- **Material for the task**

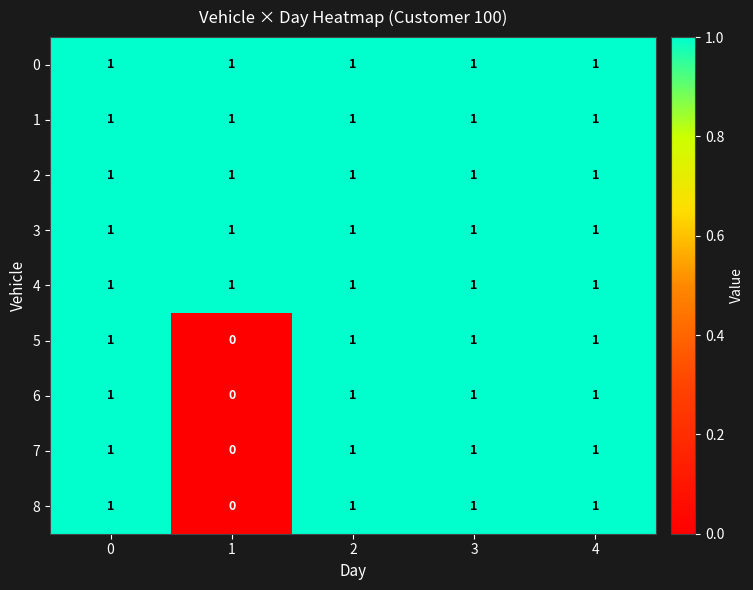

Count the 5 values in the range 1 to 2.

4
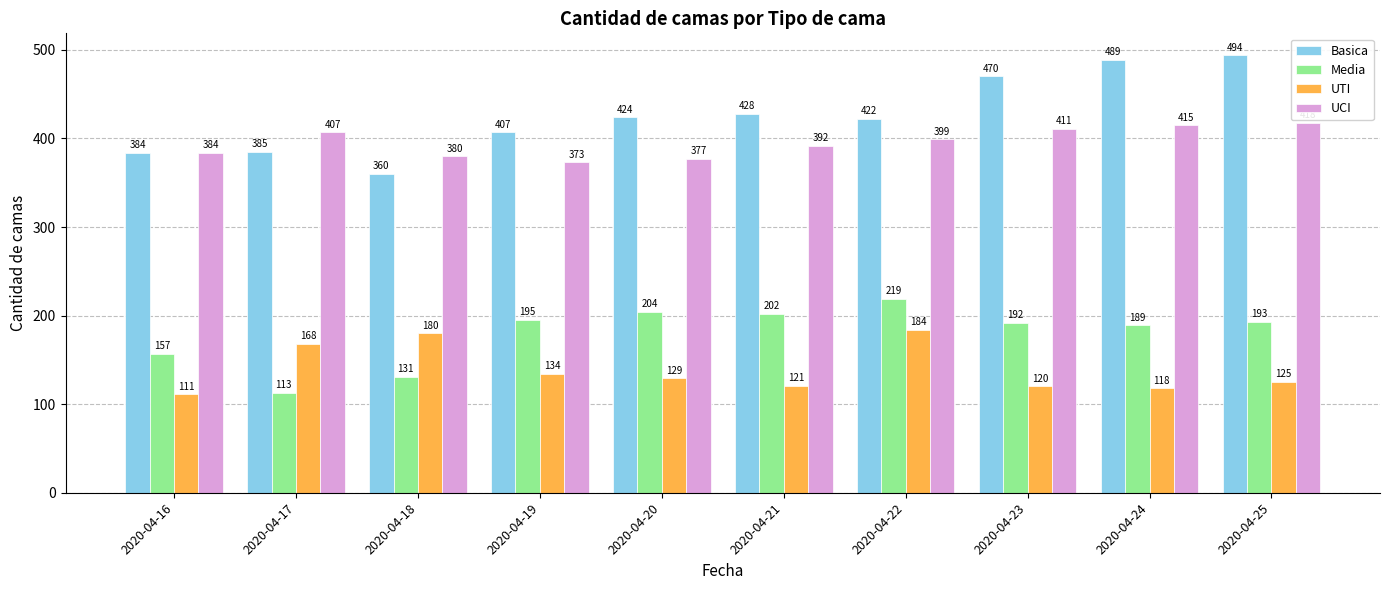

Which label corresponds to the largest value in the chart?

2020-04-25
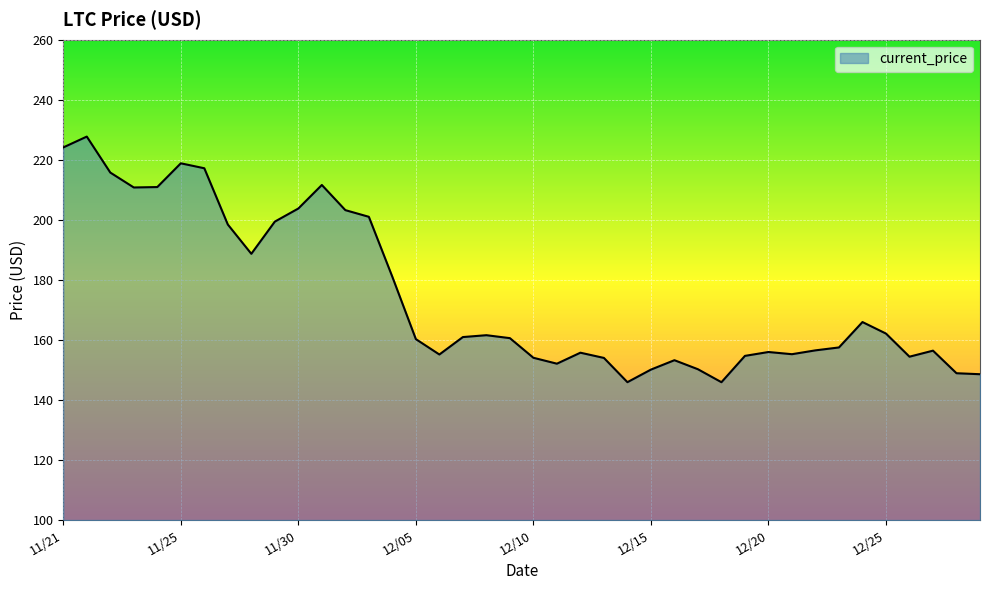

What is the minimum value shown in the chart?

145.9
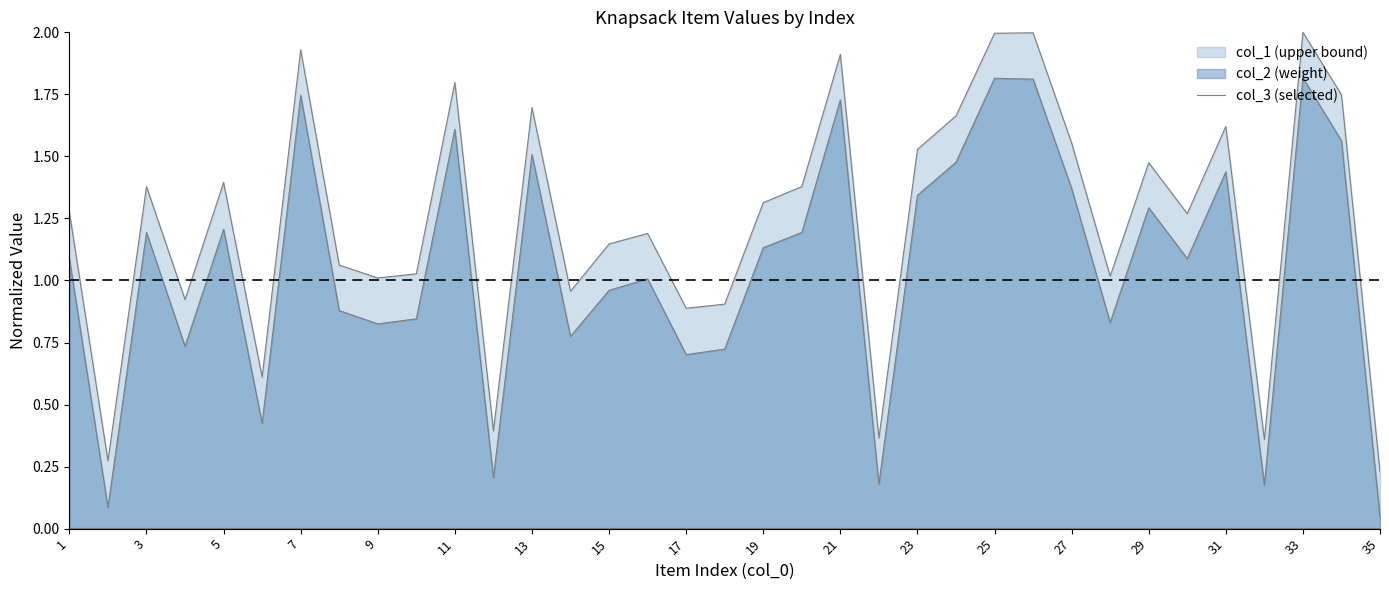

Which category has the lowest value in the col_2 series?

35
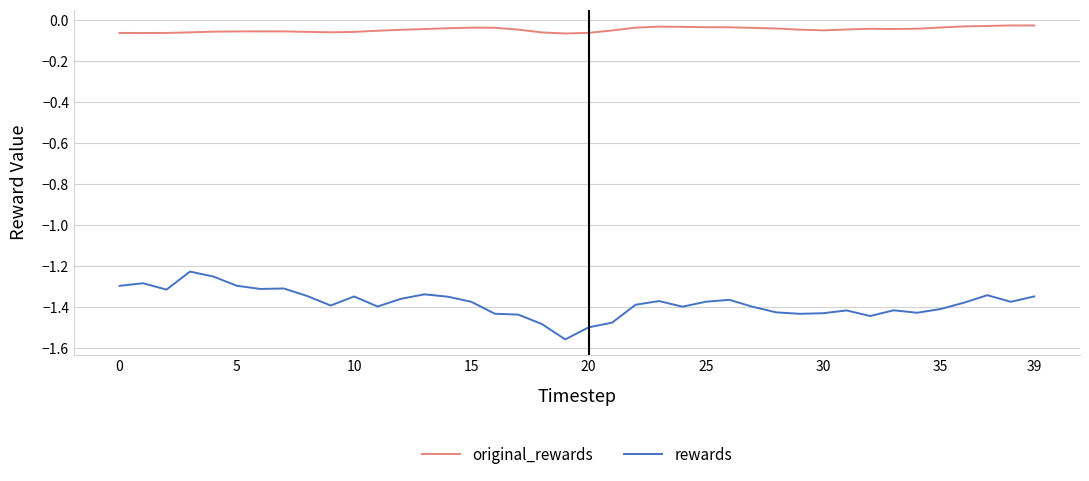

Which series has the largest total across all categories?

original_rewards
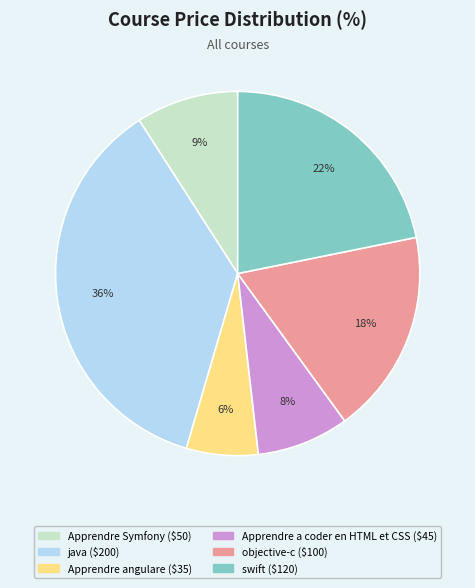

The objective-c slice represents 10% of the pie. True or false?

False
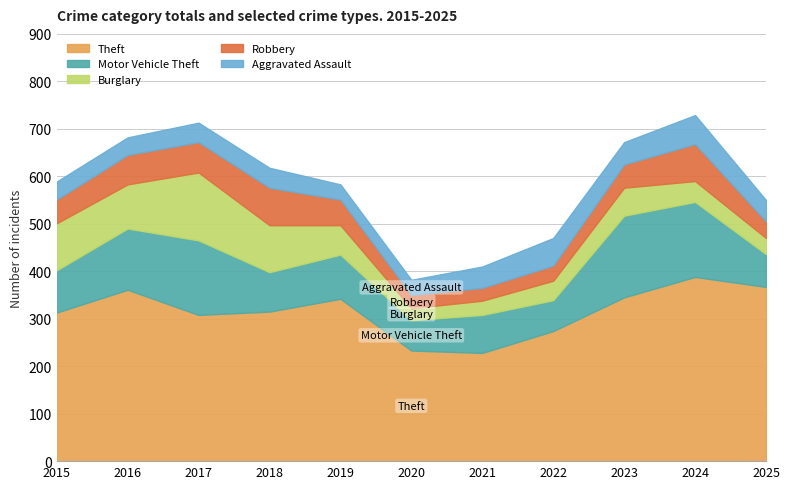

What is the difference between the Motor Vehicle Theft values at 2018 and 2025?

14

- **Problem statement**
Report each line of the records above that contains the word "largest", copying the whole line. Case counts.

- **Task response**
Which label corresponds to the largest value in the chart?
Which series has the largest total across all categories?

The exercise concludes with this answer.